** YOUR OBJECTIVE **
For this exercise, copy the records below exactly and exclude every image.

TASK INPUTS section start

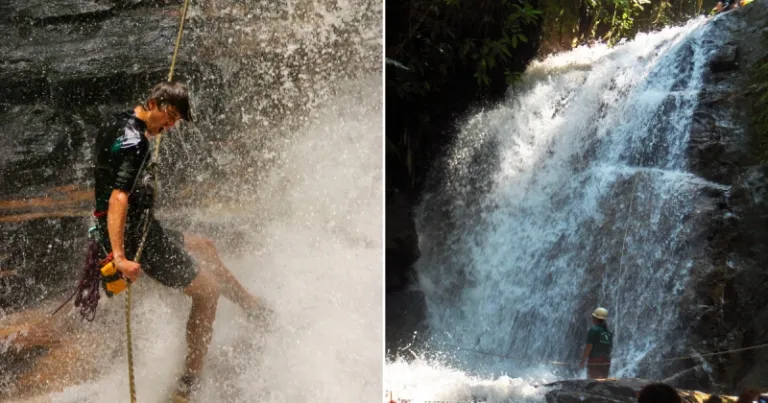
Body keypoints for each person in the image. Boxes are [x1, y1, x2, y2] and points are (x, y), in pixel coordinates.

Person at [92, 81, 272, 401]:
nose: (170, 125)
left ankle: (251, 306)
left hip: (139, 229)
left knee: (204, 246)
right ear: (153, 103)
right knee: (208, 293)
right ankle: (189, 383)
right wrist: (119, 256)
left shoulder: (118, 123)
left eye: (175, 121)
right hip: (138, 240)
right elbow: (118, 198)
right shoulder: (137, 145)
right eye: (169, 116)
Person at [578, 307, 613, 379]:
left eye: (593, 317)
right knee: (603, 382)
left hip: (595, 360)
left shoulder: (593, 330)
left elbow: (589, 346)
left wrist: (583, 360)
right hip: (606, 361)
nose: (592, 318)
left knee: (592, 382)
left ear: (596, 318)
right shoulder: (608, 333)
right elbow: (610, 348)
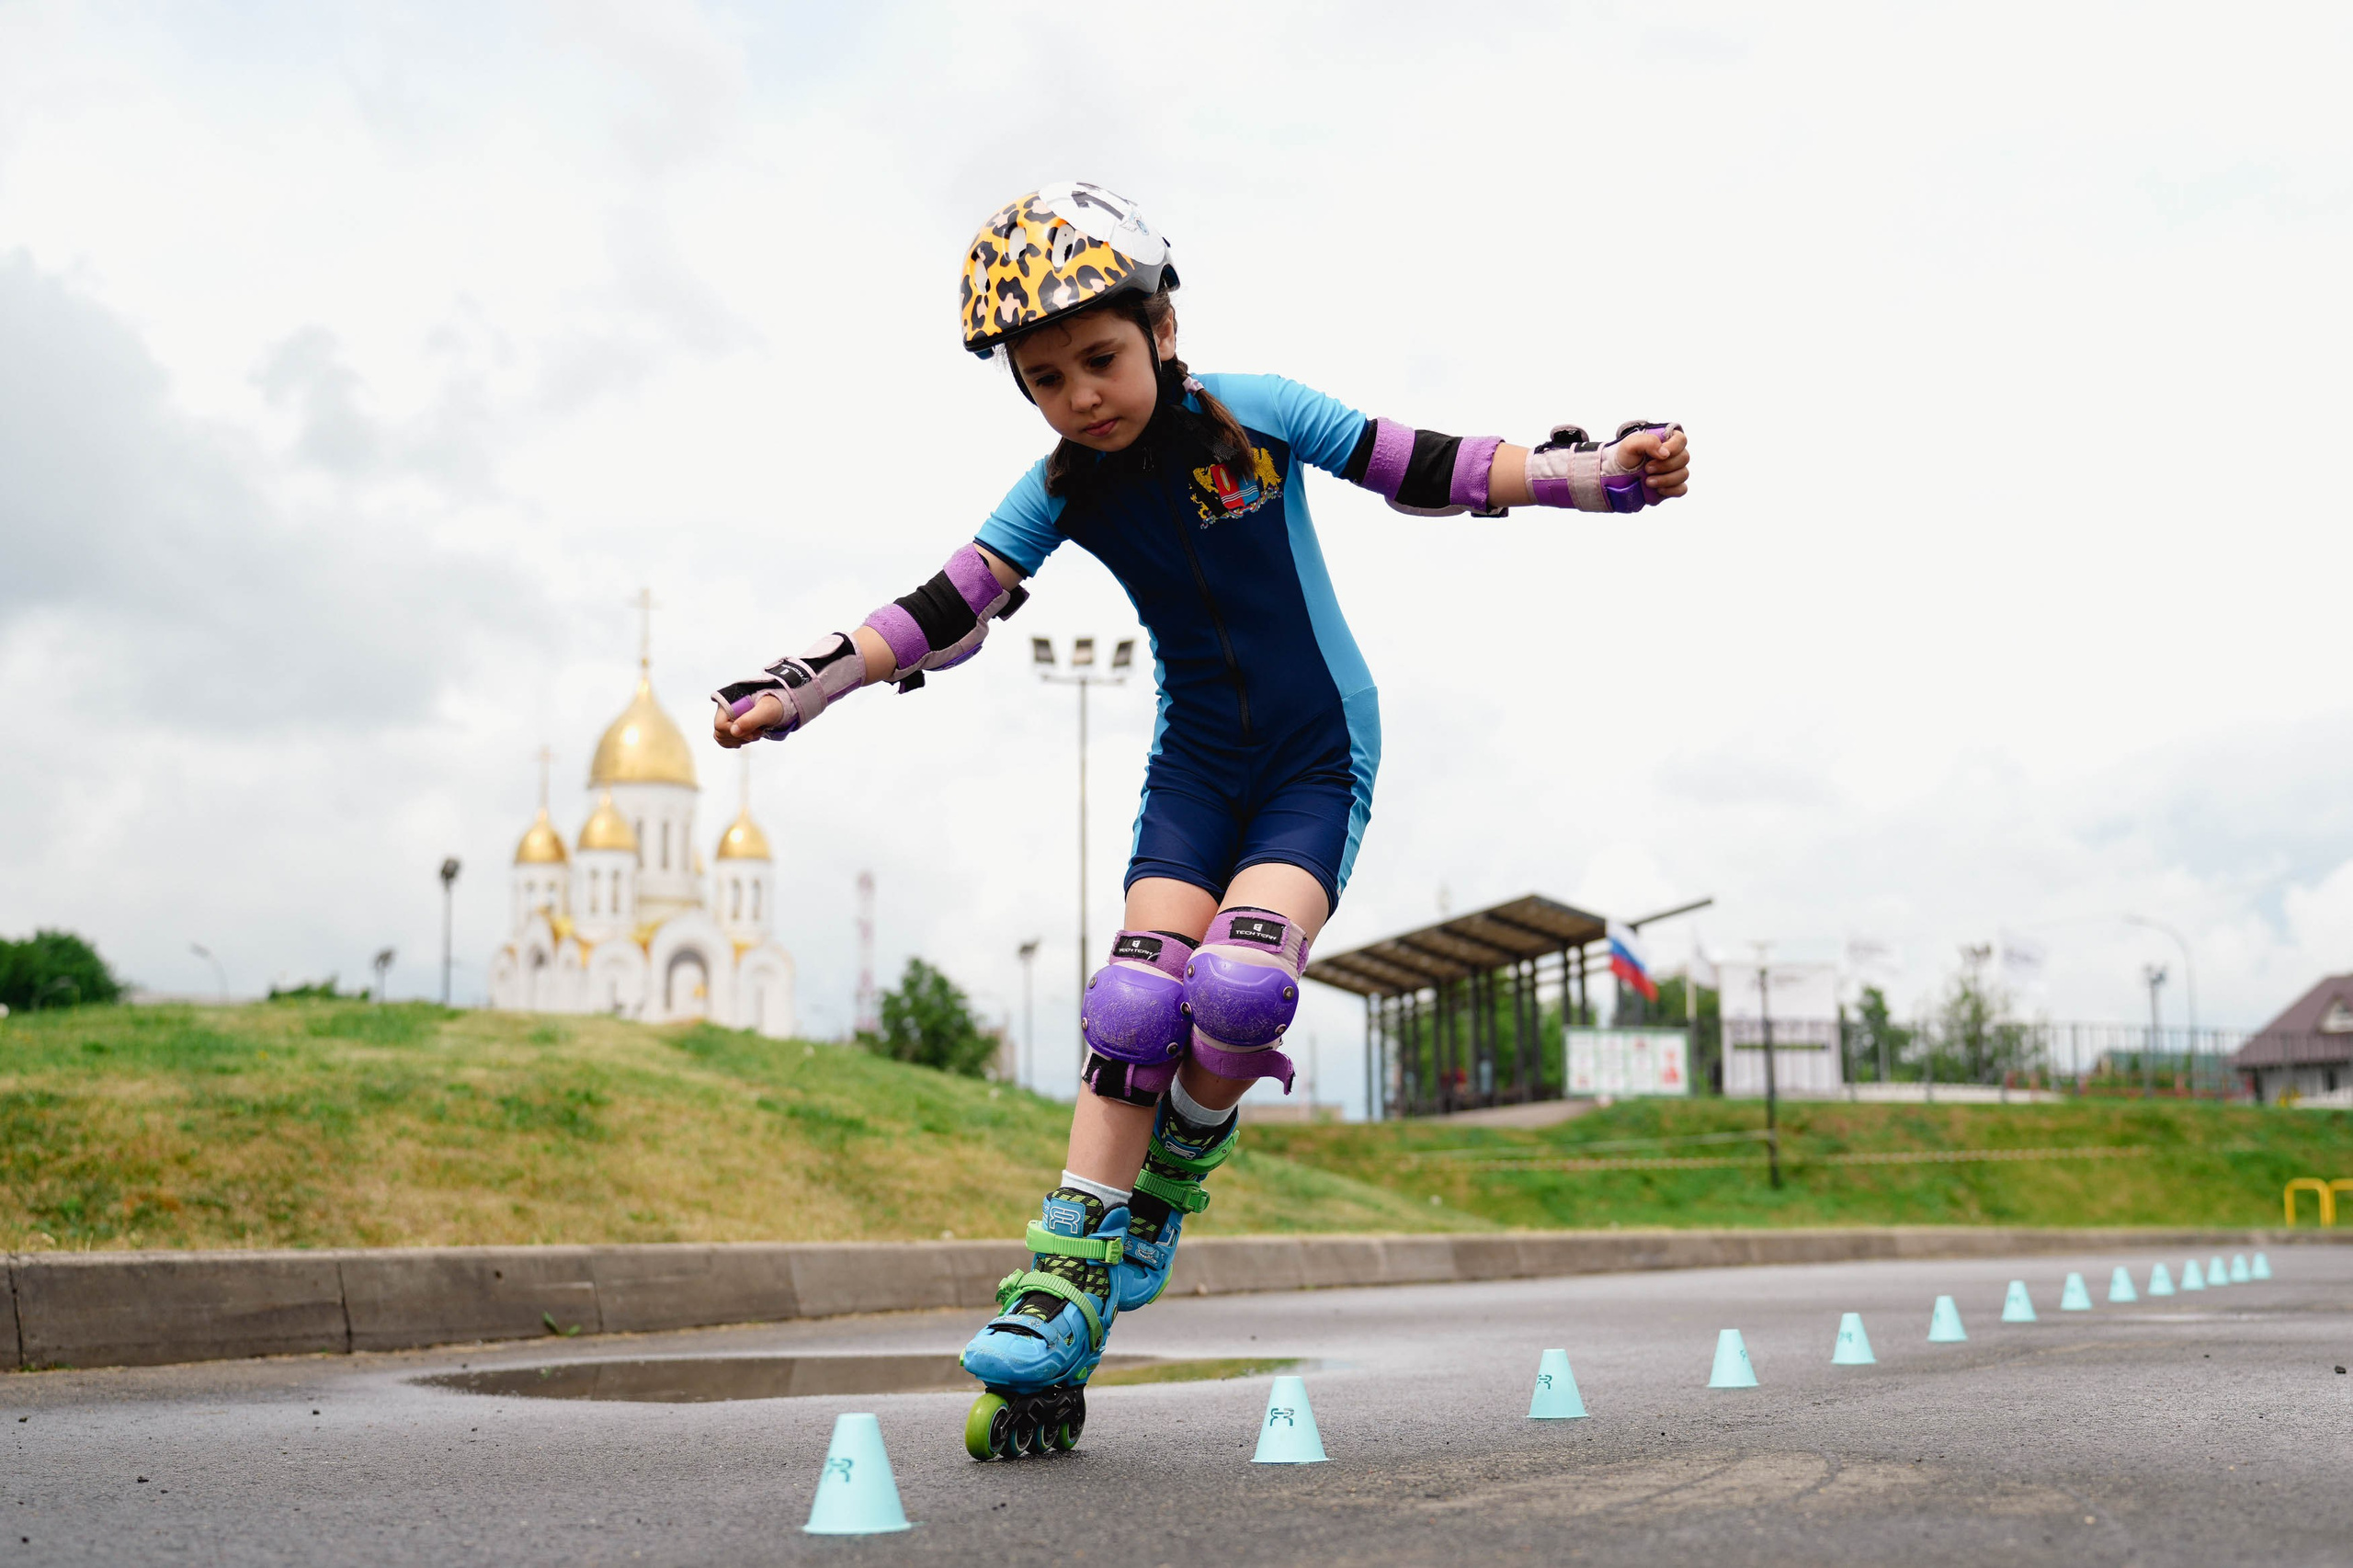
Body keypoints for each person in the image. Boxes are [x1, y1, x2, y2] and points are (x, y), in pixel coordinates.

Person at [712, 182, 1690, 1459]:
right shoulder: (1062, 487)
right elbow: (949, 603)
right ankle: (1064, 1283)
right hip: (1196, 770)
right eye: (1047, 378)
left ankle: (1171, 1174)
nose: (1081, 397)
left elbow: (1432, 464)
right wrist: (809, 683)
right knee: (1130, 1005)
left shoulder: (1260, 413)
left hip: (1310, 755)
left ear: (1163, 329)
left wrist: (1595, 474)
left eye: (1102, 359)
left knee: (1234, 989)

TASK INPUTS section end

** WRITTEN SOLUTION **
Body keypoints for each person in the image. Boxes are [x1, y1, x2, y2] and points are (x, y), in pixel coordinates.

Person at [92, 81, 272, 401]:
nose: (170, 125)
left ankle: (251, 306)
left hip: (139, 229)
left knee: (204, 246)
right ear: (153, 103)
right knee: (208, 293)
right ankle: (189, 383)
right wrist: (119, 256)
left shoulder: (118, 123)
left eye: (175, 121)
right hip: (138, 240)
right elbow: (118, 198)
right shoulder: (137, 145)
right eye: (169, 116)
Person at [578, 307, 613, 379]:
left eye: (593, 317)
right knee: (603, 382)
left hip: (595, 360)
left shoulder: (593, 330)
left elbow: (589, 346)
left wrist: (583, 360)
right hip: (606, 361)
nose: (592, 318)
left knee: (592, 382)
left ear: (596, 318)
right shoulder: (608, 333)
right elbow: (610, 348)
Body keypoints for each person in the image. Boxes are [x1, y1, x2, y2] and points are (x, y), in pixel coordinates.

Person at [712, 182, 1690, 1459]:
right shoulder: (1062, 487)
right elbow: (949, 603)
right ankle: (1064, 1283)
right hip: (1196, 770)
right eye: (1047, 378)
left ankle: (1171, 1174)
nose: (1081, 397)
left elbow: (1432, 464)
right wrist: (809, 683)
right knee: (1130, 1005)
left shoulder: (1260, 413)
left hip: (1310, 755)
left ear: (1163, 329)
left wrist: (1595, 474)
left eye: (1102, 359)
left knee: (1234, 989)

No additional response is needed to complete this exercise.